DNA testing helps identify breast cancer treatment

The first large-scale study of whole-genome testing identified those breast cancer patients who might benefit the most from certain treatments, according to new research published online in Lancet Oncology.

The researchers from several institutions in France tested all the DNA of tumor cells from more than 400 women with advanced breast cancer. The goal was to see whether whole-genome analysis could identify unique characteristics and abnormal genes in the metastatic tissue, which could then be targeted for treatment in later trials.

Dr. Fabrice André, from Institut Gustave Roussy, and colleagues looked at the quality of tumor samples, the proportion of women for whom the genomic analyses could be done, and the proportion for whom a targeted therapy could be offered.
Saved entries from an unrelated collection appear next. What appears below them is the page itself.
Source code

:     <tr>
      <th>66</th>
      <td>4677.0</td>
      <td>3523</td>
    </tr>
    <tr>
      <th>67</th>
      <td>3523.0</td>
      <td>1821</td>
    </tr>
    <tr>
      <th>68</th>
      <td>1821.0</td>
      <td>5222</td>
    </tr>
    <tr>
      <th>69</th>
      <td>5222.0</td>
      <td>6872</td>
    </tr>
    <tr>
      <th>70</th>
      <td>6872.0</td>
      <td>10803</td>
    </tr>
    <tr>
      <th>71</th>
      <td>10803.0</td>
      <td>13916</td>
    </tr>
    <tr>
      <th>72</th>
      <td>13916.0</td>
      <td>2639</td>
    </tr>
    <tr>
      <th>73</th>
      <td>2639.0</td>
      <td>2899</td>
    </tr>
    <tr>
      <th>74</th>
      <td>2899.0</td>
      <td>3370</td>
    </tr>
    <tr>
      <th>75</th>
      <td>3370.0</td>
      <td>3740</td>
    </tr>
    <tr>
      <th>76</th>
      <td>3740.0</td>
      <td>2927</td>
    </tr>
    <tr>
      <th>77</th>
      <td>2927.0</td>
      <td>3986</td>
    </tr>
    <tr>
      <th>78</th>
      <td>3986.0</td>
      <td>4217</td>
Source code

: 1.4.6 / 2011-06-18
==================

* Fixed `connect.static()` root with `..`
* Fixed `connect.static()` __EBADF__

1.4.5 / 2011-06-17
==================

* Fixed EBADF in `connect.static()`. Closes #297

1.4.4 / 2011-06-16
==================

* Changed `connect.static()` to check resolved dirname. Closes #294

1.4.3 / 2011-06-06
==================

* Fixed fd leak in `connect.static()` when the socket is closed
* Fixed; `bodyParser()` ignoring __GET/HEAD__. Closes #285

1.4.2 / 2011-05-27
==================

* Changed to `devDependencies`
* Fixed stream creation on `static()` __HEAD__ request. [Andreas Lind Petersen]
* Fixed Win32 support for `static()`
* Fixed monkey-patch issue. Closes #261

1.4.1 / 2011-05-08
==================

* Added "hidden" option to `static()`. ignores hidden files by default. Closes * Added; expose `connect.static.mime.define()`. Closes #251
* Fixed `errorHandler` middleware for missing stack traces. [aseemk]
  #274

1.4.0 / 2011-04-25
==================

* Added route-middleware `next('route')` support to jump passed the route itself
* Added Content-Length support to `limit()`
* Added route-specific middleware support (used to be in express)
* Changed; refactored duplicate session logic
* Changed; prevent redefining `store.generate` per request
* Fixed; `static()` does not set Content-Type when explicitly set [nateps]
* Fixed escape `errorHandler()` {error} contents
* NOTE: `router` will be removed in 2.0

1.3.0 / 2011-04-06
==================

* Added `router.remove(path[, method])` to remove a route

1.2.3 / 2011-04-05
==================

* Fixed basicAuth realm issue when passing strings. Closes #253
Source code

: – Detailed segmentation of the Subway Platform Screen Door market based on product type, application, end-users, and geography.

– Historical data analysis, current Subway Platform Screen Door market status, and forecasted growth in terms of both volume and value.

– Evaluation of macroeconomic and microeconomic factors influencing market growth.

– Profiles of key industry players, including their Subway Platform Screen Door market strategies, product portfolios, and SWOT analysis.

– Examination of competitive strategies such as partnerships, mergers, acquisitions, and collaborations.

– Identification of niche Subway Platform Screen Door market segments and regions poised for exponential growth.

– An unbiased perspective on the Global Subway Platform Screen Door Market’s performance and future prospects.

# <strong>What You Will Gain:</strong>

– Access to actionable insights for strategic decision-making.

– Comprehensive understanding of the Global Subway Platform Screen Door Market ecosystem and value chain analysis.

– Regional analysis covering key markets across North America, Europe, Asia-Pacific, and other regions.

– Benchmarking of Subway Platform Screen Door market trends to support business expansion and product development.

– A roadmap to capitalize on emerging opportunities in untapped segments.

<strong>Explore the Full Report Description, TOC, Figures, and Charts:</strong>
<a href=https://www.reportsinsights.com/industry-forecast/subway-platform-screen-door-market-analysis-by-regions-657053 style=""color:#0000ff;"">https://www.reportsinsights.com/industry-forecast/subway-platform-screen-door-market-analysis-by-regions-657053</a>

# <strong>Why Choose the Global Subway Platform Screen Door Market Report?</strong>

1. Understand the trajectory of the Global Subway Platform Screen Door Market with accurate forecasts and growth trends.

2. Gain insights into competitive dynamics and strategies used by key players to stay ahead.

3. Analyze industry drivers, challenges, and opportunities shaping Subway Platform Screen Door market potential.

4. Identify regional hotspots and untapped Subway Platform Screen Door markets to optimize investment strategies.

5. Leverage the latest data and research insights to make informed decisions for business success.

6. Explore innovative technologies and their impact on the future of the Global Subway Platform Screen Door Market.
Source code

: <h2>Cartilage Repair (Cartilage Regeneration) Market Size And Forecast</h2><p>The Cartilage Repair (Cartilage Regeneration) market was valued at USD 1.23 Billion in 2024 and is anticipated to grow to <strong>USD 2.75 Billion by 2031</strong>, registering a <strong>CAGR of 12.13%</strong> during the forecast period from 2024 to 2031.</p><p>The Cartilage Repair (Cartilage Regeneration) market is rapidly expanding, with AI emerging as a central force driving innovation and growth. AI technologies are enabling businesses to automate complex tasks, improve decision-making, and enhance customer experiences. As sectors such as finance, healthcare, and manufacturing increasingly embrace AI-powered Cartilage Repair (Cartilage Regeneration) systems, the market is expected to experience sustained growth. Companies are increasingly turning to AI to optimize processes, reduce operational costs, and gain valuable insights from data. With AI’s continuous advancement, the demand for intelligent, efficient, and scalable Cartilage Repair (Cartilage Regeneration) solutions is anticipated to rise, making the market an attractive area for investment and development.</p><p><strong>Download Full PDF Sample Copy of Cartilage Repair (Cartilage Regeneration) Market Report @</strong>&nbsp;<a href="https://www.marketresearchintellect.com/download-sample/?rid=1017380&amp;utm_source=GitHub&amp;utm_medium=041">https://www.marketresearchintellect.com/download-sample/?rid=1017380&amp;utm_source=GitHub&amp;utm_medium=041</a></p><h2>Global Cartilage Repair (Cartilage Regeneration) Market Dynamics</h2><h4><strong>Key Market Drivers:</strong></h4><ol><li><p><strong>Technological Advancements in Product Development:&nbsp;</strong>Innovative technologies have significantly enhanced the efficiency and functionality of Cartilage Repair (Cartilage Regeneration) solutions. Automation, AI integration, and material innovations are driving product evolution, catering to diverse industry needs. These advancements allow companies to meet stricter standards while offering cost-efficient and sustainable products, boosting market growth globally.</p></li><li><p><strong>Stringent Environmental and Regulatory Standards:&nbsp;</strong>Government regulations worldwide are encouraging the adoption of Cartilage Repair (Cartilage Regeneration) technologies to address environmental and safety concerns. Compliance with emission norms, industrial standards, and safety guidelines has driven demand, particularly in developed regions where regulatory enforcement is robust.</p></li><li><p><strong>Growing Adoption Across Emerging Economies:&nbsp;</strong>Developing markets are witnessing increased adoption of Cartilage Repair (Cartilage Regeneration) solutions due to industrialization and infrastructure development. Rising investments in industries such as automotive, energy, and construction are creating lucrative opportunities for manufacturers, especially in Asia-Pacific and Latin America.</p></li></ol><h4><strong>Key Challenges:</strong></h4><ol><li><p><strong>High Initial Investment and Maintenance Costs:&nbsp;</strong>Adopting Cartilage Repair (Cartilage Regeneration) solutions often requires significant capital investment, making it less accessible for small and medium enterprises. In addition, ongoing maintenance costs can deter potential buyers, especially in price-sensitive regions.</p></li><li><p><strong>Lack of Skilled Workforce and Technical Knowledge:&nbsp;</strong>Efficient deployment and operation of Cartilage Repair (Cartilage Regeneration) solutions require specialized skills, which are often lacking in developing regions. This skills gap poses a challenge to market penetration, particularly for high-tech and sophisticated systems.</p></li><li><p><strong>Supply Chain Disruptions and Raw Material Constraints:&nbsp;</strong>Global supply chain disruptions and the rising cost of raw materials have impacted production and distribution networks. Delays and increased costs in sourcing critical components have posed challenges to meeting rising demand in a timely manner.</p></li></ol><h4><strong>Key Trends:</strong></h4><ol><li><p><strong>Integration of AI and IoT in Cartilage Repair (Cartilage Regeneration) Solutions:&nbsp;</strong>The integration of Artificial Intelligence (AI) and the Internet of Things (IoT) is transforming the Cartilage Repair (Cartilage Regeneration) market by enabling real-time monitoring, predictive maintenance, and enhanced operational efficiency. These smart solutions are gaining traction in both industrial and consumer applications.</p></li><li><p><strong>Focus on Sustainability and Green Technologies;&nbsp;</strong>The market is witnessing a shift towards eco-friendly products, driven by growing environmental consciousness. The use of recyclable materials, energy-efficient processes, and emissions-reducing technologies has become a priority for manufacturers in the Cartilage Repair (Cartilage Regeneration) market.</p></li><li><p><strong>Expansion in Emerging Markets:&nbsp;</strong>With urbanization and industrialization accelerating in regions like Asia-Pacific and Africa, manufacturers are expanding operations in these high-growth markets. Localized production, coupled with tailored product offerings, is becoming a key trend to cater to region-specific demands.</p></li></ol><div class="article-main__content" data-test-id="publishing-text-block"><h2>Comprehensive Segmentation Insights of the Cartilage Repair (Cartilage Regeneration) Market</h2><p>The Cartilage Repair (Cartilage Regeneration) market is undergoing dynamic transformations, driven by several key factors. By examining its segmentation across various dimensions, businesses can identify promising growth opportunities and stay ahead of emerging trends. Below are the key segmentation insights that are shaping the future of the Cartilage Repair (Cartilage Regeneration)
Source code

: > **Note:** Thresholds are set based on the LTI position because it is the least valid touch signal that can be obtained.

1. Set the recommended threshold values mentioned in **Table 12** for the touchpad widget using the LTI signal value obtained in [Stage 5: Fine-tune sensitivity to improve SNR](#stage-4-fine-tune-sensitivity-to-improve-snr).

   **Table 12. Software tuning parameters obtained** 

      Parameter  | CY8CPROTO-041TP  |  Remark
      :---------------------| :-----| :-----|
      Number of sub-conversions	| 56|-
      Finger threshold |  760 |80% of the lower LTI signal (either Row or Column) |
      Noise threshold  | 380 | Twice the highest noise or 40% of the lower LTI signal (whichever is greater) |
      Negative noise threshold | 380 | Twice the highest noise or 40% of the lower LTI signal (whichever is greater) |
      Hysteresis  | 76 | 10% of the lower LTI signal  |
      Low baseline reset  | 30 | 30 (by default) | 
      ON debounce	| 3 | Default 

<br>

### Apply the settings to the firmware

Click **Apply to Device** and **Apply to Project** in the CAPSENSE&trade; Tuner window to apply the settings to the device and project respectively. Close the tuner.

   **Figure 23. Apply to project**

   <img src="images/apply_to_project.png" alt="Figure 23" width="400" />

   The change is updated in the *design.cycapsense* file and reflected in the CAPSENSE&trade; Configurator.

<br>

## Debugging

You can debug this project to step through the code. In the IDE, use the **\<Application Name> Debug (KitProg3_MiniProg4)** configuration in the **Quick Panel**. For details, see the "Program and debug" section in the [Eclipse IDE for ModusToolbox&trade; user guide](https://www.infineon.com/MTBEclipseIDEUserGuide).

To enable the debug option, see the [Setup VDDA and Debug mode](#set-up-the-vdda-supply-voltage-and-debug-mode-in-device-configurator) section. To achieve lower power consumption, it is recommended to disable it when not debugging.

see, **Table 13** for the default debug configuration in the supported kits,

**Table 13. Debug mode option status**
They took biopsy samples from 407 patients from 18 centers across France (Lancet Oncology, February 7, 2014).

The group was able to perform whole-genome analysis in two-thirds of the patients. Forty-six percent of the 423 enrolled patients were found to have a targetable genomic alteration, while 39% had a rare alteration.

To date, 28% of the women with targetable alterations have been matched with new treatments that are being tested in clinical trials, André said in a statement released by the journal. The team's goal is to have 30% of the enrolled patients in clinical trials testing therapies targeting the alterations identified in their tumors.

"Our findings indicate that large molecular screening programs, performed in the context of clinical trials, are helpful to see whether a patient with metastatic cancer could be eligible for a targeted therapy matched to a genomic alteration," André said.